83 days and counting

Hat tip to my friends at the Intersection - linked to your left, for this one.

Astrophysicist urges presidential science debate

Thursday, August 14, 2008

Passing the torch - NOAA's fleet moves forward

This week in Seattle, NOAA has both closed a chapter in its operation of science vessels and opened a new chapter in both ship operations and ocean exploration. The closing regards the decommissioning of the R/V John N. Cobb. The Cobb wa sthe oldest of NOAA's research vessels, and the last one with a wooden hull. I have a soft spot in my heart for wooden boats, as my long time readership of Wooden Boat magazine will no doubt attest.
I had the pleasure of walking her decks when I lived in Seattle. Her lines were sweet, and you could actually smell the fish oil and the salt air in all her spaces. The Cobb was an important part of NOAA's long history of fish science studies in Alaska every summer, as well as Puget Sound. Her crew are understandably saddened that she is now tied up permanently, but their many memories and many contributions will not soon be forgotten.
Across town, however, NOAA commissioned its newest ship, the Okeanos Explorer. The Explorer will now ply the seas to help unlock the mysteries of our deepest, darkest places. This is an entirely new mission for NOAA - one not driven by laws, lawsuits or Cogressional pork. For a few cool videos, see this link and this one (click on the title "Seattle Ship Will . . . ").
Sojoin me in thanking the Cobb and her crew for their service, and welcoming the Okeanos to the Nation's ocean fleet.
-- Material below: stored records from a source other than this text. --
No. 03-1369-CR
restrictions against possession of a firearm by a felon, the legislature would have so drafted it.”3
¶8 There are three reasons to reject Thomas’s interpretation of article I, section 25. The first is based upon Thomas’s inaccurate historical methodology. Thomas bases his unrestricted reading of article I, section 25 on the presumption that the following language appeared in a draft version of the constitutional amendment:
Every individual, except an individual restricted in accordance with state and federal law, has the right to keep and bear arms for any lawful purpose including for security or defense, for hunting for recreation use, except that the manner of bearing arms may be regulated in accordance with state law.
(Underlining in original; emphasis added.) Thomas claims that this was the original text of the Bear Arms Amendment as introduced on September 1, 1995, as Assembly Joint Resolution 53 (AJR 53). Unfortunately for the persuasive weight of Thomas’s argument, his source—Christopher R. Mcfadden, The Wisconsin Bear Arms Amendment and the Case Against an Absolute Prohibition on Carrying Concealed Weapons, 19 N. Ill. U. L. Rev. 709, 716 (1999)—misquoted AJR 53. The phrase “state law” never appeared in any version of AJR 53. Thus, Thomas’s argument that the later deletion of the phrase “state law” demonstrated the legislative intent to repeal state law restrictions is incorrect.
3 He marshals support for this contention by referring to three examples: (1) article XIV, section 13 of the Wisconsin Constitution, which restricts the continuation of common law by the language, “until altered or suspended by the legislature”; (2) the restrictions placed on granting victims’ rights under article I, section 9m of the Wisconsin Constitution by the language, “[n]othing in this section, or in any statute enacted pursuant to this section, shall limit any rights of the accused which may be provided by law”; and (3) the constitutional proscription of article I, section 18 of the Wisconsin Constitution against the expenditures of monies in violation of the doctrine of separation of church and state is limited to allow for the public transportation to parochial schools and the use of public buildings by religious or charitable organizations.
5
It should be a great ride.

Monday, August 11, 2008

The solar revolution continues?

Now here's news: many of the Nation's larger retail chains are racing to install solar panels on the roofs of their buildings. Granted, it seems they want to do so in time to get a huge tax break. Even so, why is that bad? Government incentivised good, environmentally friendly behavior, and it worked!
I know, they should have done it because it is good for the environment. economic cost shouldn't be an issue. but to private business, who exist to make profits in the short term, cost is an issue. Sure, you'd expect Whole Foods to do this (and why they haven't done it nationally is a bit of a mystery), but WalMart? My guess is they not only figured the cost of the tax break, but looked at rising utility rates and decided to run their bottom line down by reducing grid reliance.
Look, if we are going to be successful at moving away from burning fossil fuels for electricity, and we need to, doesn't it make good business sense to create a climate where business makes money by doing so? Isn't that capitalism at its finest?

Thursday, August 7, 2008

Climate change and our kids future

Sometimes I get the words right. Sometimes others do. Today, Thomas L. Friedman does. Read it. You will understand why I do what I do once you are done.